About this task
List the lines of this listing that hold the word "labels".

Recorded data
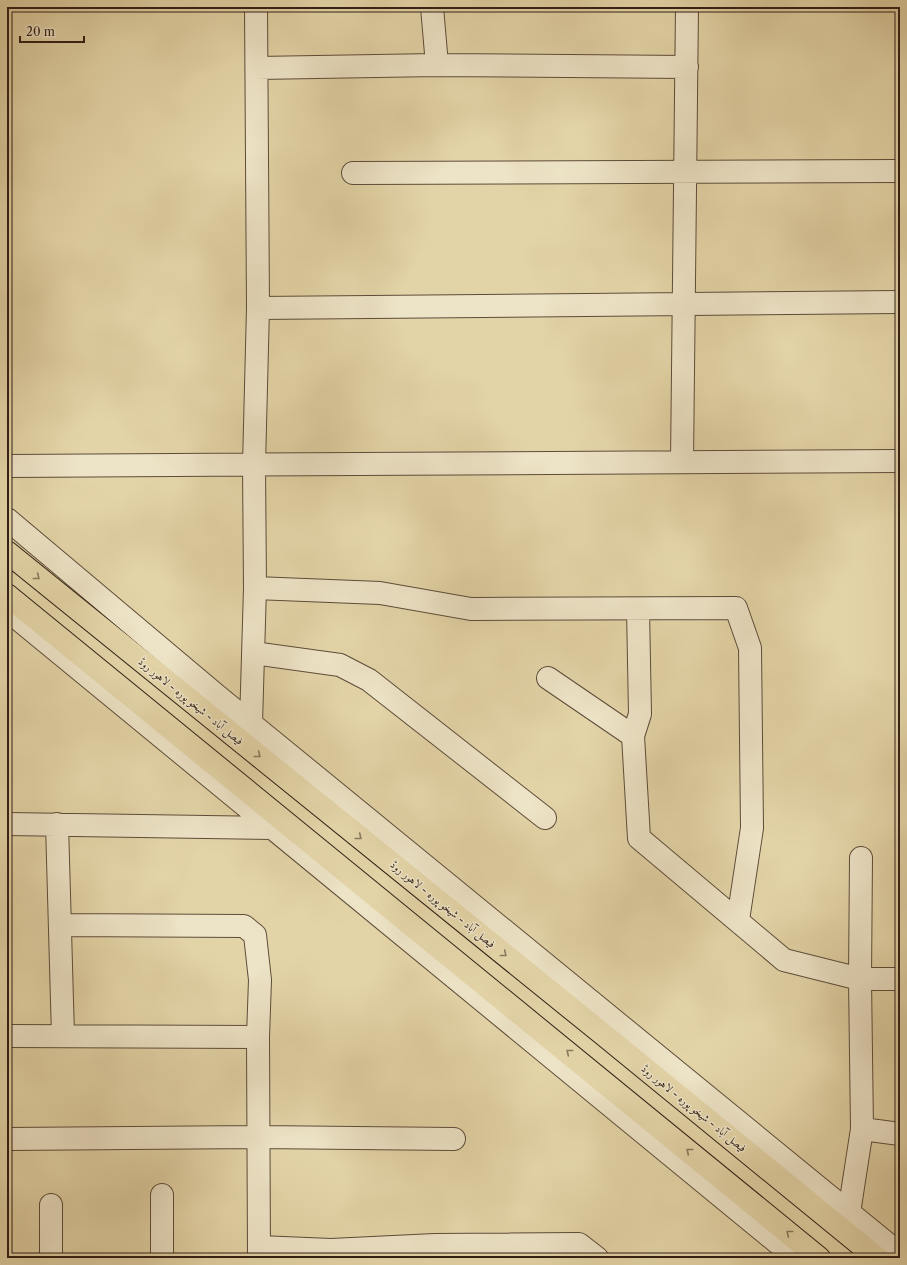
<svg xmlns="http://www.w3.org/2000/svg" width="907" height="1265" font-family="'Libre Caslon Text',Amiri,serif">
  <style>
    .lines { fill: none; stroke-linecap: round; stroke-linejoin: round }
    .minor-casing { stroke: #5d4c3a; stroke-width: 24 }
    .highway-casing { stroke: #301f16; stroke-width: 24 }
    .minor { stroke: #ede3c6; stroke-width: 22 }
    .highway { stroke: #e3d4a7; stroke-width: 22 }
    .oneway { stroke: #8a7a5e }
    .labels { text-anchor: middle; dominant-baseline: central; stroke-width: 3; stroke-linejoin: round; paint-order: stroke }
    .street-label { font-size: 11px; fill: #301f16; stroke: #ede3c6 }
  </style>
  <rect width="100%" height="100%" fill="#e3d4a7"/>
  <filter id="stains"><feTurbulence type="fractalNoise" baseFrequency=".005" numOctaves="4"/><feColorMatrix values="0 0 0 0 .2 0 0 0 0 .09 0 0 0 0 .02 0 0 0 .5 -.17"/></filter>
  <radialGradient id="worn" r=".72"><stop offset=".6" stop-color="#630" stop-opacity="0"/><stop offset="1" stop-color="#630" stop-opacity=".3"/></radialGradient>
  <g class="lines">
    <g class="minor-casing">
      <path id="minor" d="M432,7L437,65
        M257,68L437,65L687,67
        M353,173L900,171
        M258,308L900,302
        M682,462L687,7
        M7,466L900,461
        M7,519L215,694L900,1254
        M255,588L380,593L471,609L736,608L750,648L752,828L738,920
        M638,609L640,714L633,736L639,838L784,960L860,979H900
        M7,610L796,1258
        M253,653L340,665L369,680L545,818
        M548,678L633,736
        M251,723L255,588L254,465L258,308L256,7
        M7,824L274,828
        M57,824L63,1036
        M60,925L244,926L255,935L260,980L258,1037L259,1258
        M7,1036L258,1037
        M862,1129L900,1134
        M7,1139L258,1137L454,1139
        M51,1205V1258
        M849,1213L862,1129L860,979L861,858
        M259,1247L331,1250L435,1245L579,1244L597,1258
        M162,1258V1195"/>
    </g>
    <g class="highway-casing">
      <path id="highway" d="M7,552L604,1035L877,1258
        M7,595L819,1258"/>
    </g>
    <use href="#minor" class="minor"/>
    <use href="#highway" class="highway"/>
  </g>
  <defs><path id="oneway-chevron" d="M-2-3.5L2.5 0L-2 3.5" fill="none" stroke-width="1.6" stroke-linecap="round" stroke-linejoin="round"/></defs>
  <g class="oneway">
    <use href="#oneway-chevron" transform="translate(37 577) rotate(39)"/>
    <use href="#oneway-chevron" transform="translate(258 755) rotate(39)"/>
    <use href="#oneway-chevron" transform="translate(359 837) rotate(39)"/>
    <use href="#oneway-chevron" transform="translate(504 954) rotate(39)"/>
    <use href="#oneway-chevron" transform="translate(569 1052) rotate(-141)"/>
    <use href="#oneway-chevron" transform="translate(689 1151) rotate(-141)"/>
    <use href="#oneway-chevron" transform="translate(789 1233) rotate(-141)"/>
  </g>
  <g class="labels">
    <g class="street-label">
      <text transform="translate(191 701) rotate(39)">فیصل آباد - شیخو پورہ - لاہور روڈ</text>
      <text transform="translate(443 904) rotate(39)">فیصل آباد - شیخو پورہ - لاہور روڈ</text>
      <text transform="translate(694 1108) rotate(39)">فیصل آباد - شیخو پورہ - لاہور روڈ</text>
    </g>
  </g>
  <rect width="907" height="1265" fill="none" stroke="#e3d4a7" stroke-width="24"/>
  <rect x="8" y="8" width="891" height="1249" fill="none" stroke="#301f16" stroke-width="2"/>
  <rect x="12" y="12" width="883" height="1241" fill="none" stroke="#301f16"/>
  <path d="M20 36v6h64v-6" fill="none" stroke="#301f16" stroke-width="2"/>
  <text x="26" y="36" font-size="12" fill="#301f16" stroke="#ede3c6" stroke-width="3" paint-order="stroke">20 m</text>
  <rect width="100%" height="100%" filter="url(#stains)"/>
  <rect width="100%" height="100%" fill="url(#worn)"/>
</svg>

Your solution
    .labels { text-anchor: middle; dominant-baseline: central; stroke-width: 3; stroke-linejoin: round; paint-order: stroke }
  <g class="labels">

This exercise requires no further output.